Los Angeles has reached an agreement with international Olympic leaders that will open the way for the city to host the 2028 Summer Games.
FREDERIC J. BROWN—AFP/Getty Images
This article originally appeared on Time.
(LOS ANGELES) — Los Angeles has reached an agreement with international Olympic leaders that will open the way for the city to host the 2028 Summer Games.
City Council President Herb Wesson’s office confirmed the deal Monday.
Spokeswoman Caolinn Mejza says the pact is expected to be reviewed by the council later this week.
The agreement to be formally announced later Monday follows a vote earlier this month by the International Olympic Committee to seek a deal to award the 2024 and 2028 Games.
Paris is the only city left to host the 2024 Games.
The arrangement would make LA a three-time Olympic city, after hosting the 1932 and 1984 Games.
LA and Paris were the last two bids remaining after a tumultuous process that exposed the unwillingness of cities to bear the financial burden of hosting an event that has become synonymous with cost overruns.
LA was not even the first American entrant in the contest. Boston withdrew two years ago as public support for its bid collapsed over concerns about use of taxpayer cash. The U.S. bid switched from the east to the West Coast as LA entered the race.
But the same apprehensions that spooked politicians and the local population in Boston soon became evident in Europe where three cities pulled out.
Uncomfortably for IOC President Thomas Bach, whose much-vaunted Agenda 2020 reforms were designed to make hosting more streamlined and less costly after the lavish 2014 Sochi Games, the first withdrawal came from his homeland of Germany.

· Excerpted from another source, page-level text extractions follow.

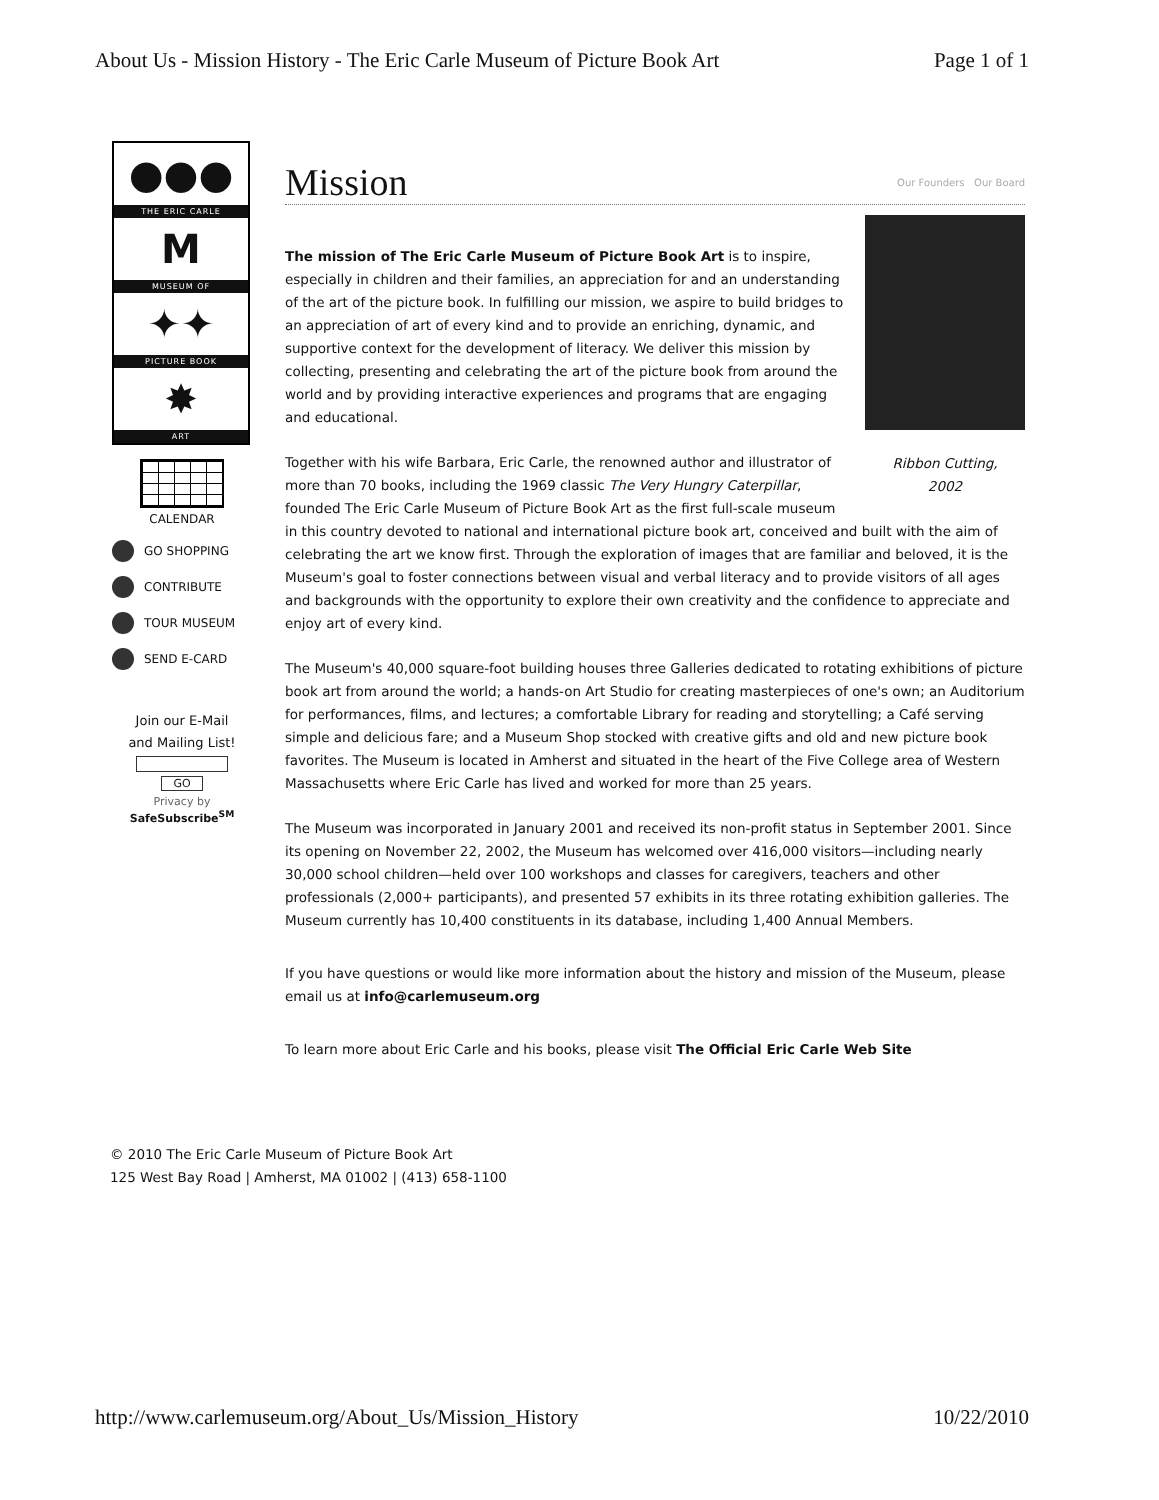About Us - Mission History - The Eric Carle Museum of Picture Book Art Page 1 of 1
●●●
THE ERIC CARLE
M
MUSEUM OF
✦✦
PICTURE BOOK
✸
ART
CALENDAR
GO SHOPPING
CONTRIBUTE
TOUR MUSEUM
SEND E-CARD
Join our E-Mail
and Mailing List!
GO
Privacy by
SafeSubscribe<sup>SM</sup>
Mission Our Founders Our Board
Ribbon Cutting,
2002
The mission of The Eric Carle Museum of Picture Book Art is to inspire, especially in children and their families, an appreciation for and an understanding of the art of the picture book. In fulfilling our mission, we aspire to build bridges to an appreciation of art of every kind and to provide an enriching, dynamic, and supportive context for the development of literacy. We deliver this mission by collecting, presenting and celebrating the art of the picture book from around the world and by providing interactive experiences and programs that are engaging and educational.
Together with his wife Barbara, Eric Carle, the renowned author and illustrator of more than 70 books, including the 1969 classic The Very Hungry Caterpillar, founded The Eric Carle Museum of Picture Book Art as the first full-scale museum in this country devoted to national and international picture book art, conceived and built with the aim of celebrating the art we know first. Through the exploration of images that are familiar and beloved, it is the Museum's goal to foster connections between visual and verbal literacy and to provide visitors of all ages and backgrounds with the opportunity to explore their own creativity and the confidence to appreciate and enjoy art of every kind.
The Museum's 40,000 square-foot building houses three Galleries dedicated to rotating exhibitions of picture book art from around the world; a hands-on Art Studio for creating masterpieces of one's own; an Auditorium for performances, films, and lectures; a comfortable Library for reading and storytelling; a Café serving simple and delicious fare; and a Museum Shop stocked with creative gifts and old and new picture book favorites. The Museum is located in Amherst and situated in the heart of the Five College area of Western Massachusetts where Eric Carle has lived and worked for more than 25 years.
The Museum was incorporated in January 2001 and received its non-profit status in September 2001. Since its opening on November 22, 2002, the Museum has welcomed over 416,000 visitors—including nearly 30,000 school children—held over 100 workshops and classes for caregivers, teachers and other professionals (2,000+ participants), and presented 57 exhibits in its three rotating exhibition galleries. The Museum currently has 10,400 constituents in its database, including 1,400 Annual Members.
If you have questions or would like more information about the history and mission of the Museum, please email us at info@carlemuseum.org
To learn more about Eric Carle and his books, please visit The Official Eric Carle Web Site
© 2010 The Eric Carle Museum of Picture Book Art
125 West Bay Road | Amherst, MA 01002 | (413) 658-1100
http://www.carlemuseum.org/About_Us/Mission_History 10/22/2010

The lack of political unity for a bid in Hamburg was mirrored in Rome and Budapest as support for bids waned among local authorities and the population. It was clear they did not want to be saddled with skyrocketing bills for hosting the Olympics without reaping many of the economic benefits anticipated.
Just like in the depleted field for the 2022 Winter Games which saw Beijing defeat Almaty, the IOC was left with only two candidates again.
With two powerful cities left vying for 2024, Bach realized France or the U.S. could be deterred from going through another contest for 2028 if they lost. Bach floated the idea in December of making revisions to the bidding process to prevent it producing “too many losers,” building support that led to LA and Paris being able to figure out themselves how to share the 2024 and 2028 Games.
The dual award of the games relieves the IOC of having to test the global interest in hosting the Summer Olympics for several years until the 2032 Games are up for grabs.